■ SUPPLIED ENTRIES
⟨

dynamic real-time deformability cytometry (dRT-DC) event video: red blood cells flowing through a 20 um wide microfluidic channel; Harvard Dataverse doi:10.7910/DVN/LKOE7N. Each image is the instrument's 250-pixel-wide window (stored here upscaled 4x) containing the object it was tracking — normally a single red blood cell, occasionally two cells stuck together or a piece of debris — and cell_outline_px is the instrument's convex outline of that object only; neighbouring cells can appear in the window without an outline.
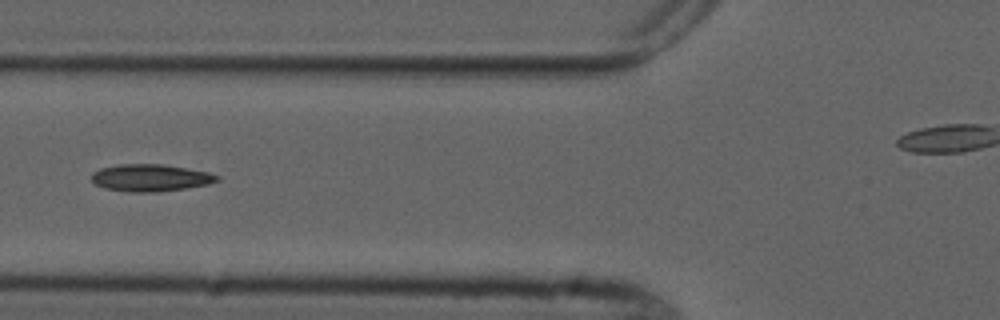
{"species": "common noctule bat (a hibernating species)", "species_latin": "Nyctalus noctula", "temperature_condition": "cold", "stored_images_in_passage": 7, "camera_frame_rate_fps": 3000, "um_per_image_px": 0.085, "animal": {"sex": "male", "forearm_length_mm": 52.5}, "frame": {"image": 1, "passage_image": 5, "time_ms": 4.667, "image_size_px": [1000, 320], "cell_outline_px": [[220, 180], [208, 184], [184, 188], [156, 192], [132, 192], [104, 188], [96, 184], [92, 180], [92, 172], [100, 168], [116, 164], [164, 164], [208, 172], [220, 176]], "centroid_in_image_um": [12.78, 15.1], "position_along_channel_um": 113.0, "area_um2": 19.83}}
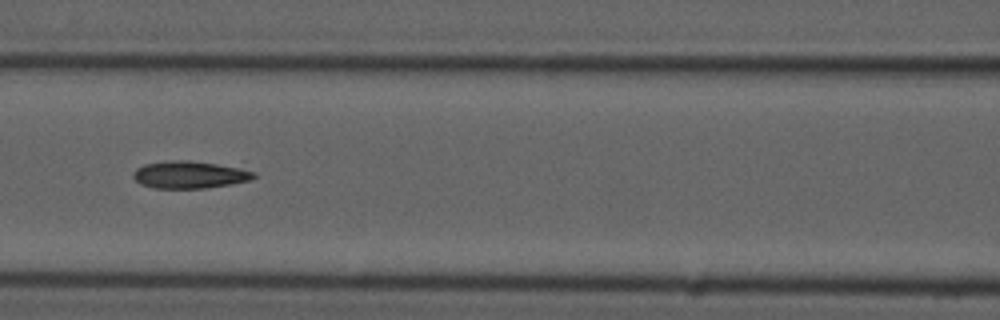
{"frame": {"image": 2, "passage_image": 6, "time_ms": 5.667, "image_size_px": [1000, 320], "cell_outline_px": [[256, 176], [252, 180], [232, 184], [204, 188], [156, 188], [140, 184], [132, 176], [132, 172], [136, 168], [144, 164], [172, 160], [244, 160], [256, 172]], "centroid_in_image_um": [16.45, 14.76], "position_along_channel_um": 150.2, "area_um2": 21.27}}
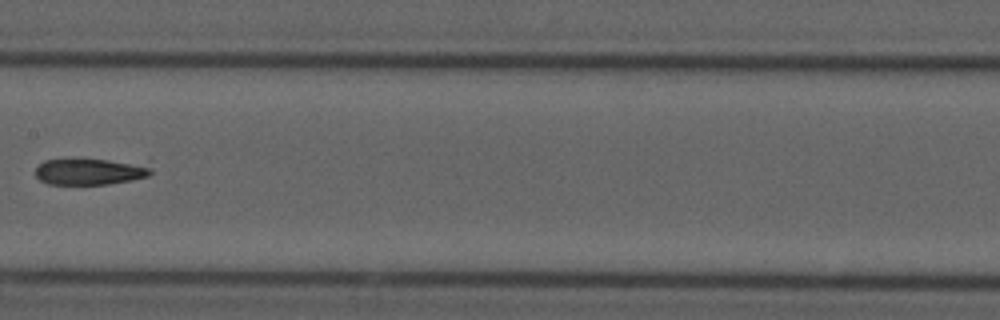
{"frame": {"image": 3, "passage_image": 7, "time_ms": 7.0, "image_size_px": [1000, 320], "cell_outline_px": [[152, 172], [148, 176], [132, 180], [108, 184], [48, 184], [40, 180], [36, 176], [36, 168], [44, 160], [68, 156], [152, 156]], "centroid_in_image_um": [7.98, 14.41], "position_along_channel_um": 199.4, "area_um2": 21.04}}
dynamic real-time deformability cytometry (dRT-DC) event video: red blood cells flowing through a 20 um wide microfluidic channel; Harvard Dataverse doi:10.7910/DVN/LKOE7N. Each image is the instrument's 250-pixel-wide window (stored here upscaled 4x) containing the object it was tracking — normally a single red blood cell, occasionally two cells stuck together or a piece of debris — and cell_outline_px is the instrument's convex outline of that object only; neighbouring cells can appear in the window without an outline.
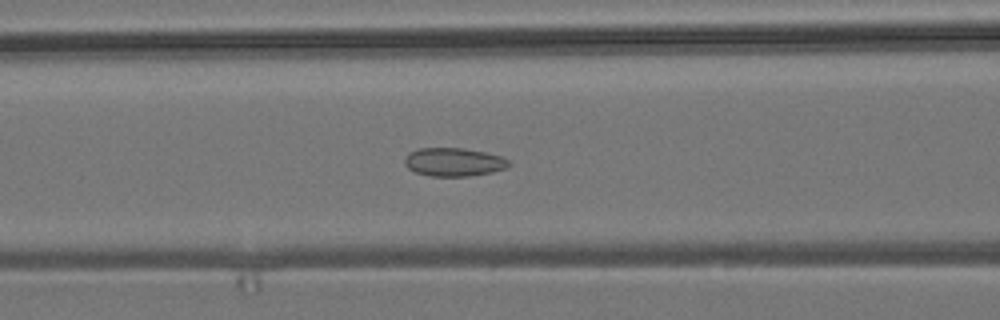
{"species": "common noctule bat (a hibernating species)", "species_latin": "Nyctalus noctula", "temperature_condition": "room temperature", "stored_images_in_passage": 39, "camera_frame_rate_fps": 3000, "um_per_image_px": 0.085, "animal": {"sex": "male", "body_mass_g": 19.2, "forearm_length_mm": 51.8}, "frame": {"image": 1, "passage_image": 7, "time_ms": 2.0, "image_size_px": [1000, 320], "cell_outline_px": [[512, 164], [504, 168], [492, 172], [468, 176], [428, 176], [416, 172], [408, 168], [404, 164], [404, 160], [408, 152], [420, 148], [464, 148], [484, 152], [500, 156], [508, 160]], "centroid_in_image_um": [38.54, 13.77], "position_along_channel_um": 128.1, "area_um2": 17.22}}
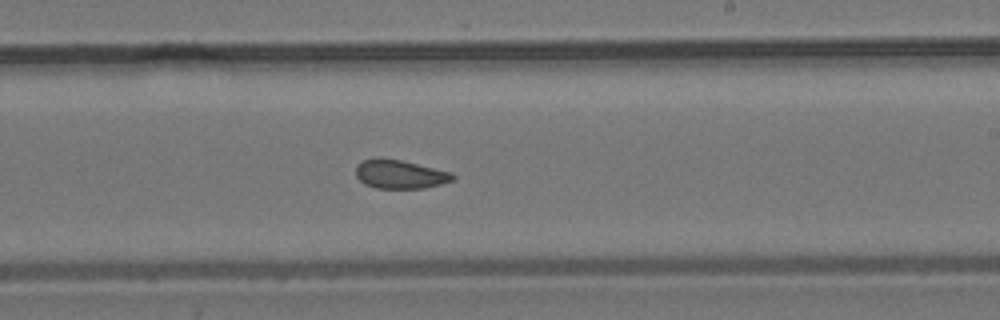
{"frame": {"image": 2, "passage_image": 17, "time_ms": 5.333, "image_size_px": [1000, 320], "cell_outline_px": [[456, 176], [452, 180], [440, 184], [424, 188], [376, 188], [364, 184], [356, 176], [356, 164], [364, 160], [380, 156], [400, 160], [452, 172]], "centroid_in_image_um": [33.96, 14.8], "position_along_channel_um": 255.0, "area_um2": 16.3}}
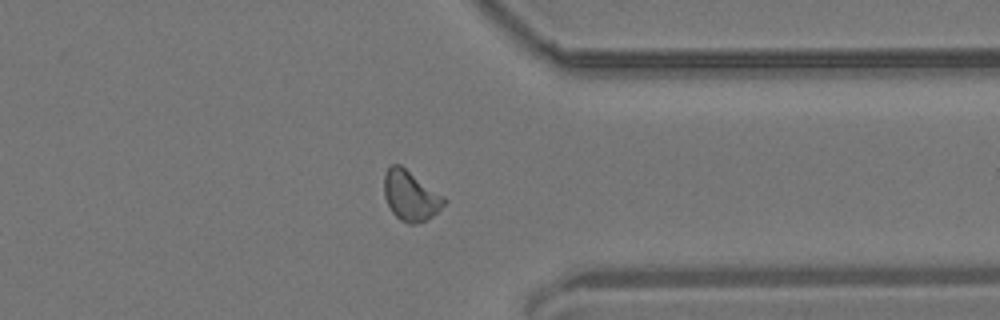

⟩

■ AIM
Every line of the material is to be quoted exactly, with no pictures carried over.

■ REPLY
dynamic real-time deformability cytometry (dRT-DC) event video: red blood cells flowing through a 20 um wide microfluidic channel; Harvard Dataverse doi:10.7910/DVN/LKOE7N. Each image is the instrument's 250-pixel-wide window (stored here upscaled 4x) containing the object it was tracking — normally a single red blood cell, occasionally two cells stuck together or a piece of debris — and cell_outline_px is the instrument's convex outline of that object only; neighbouring cells can appear in the window without an outline.
{"species": "common noctule bat (a hibernating species)", "species_latin": "Nyctalus noctula", "temperature_condition": "cold", "stored_images_in_passage": 7, "camera_frame_rate_fps": 3000, "um_per_image_px": 0.085, "animal": {"sex": "male", "forearm_length_mm": 52.5}, "frame": {"image": 1, "passage_image": 5, "time_ms": 4.667, "image_size_px": [1000, 320], "cell_outline_px": [[220, 180], [208, 184], [184, 188], [156, 192], [132, 192], [104, 188], [96, 184], [92, 180], [92, 172], [100, 168], [116, 164], [164, 164], [208, 172], [220, 176]], "centroid_in_image_um": [12.78, 15.1], "position_along_channel_um": 113.0, "area_um2": 19.83}}
{"frame": {"image": 2, "passage_image": 6, "time_ms": 5.667, "image_size_px": [1000, 320], "cell_outline_px": [[256, 176], [252, 180], [232, 184], [204, 188], [156, 188], [140, 184], [132, 176], [132, 172], [136, 168], [144, 164], [172, 160], [244, 160], [256, 172]], "centroid_in_image_um": [16.45, 14.76], "position_along_channel_um": 150.2, "area_um2": 21.27}}
{"frame": {"image": 3, "passage_image": 7, "time_ms": 7.0, "image_size_px": [1000, 320], "cell_outline_px": [[152, 172], [148, 176], [132, 180], [108, 184], [48, 184], [40, 180], [36, 176], [36, 168], [44, 160], [68, 156], [152, 156]], "centroid_in_image_um": [7.98, 14.41], "position_along_channel_um": 199.4, "area_um2": 21.04}}
dynamic real-time deformability cytometry (dRT-DC) event video: red blood cells flowing through a 20 um wide microfluidic channel; Harvard Dataverse doi:10.7910/DVN/LKOE7N. Each image is the instrument's 250-pixel-wide window (stored here upscaled 4x) containing the object it was tracking — normally a single red blood cell, occasionally two cells stuck together or a piece of debris — and cell_outline_px is the instrument's convex outline of that object only; neighbouring cells can appear in the window without an outline.
{"species": "common noctule bat (a hibernating species)", "species_latin": "Nyctalus noctula", "temperature_condition": "room temperature", "stored_images_in_passage": 39, "camera_frame_rate_fps": 3000, "um_per_image_px": 0.085, "animal": {"sex": "male", "body_mass_g": 19.2, "forearm_length_mm": 51.8}, "frame": {"image": 1, "passage_image": 7, "time_ms": 2.0, "image_size_px": [1000, 320], "cell_outline_px": [[512, 164], [504, 168], [492, 172], [468, 176], [428, 176], [416, 172], [408, 168], [404, 164], [404, 160], [408, 152], [420, 148], [464, 148], [484, 152], [500, 156], [508, 160]], "centroid_in_image_um": [38.54, 13.77], "position_along_channel_um": 128.1, "area_um2": 17.22}}
{"frame": {"image": 2, "passage_image": 17, "time_ms": 5.333, "image_size_px": [1000, 320], "cell_outline_px": [[456, 176], [452, 180], [440, 184], [424, 188], [376, 188], [364, 184], [356, 176], [356, 164], [364, 160], [380, 156], [400, 160], [452, 172]], "centroid_in_image_um": [33.96, 14.8], "position_along_channel_um": 255.0, "area_um2": 16.3}}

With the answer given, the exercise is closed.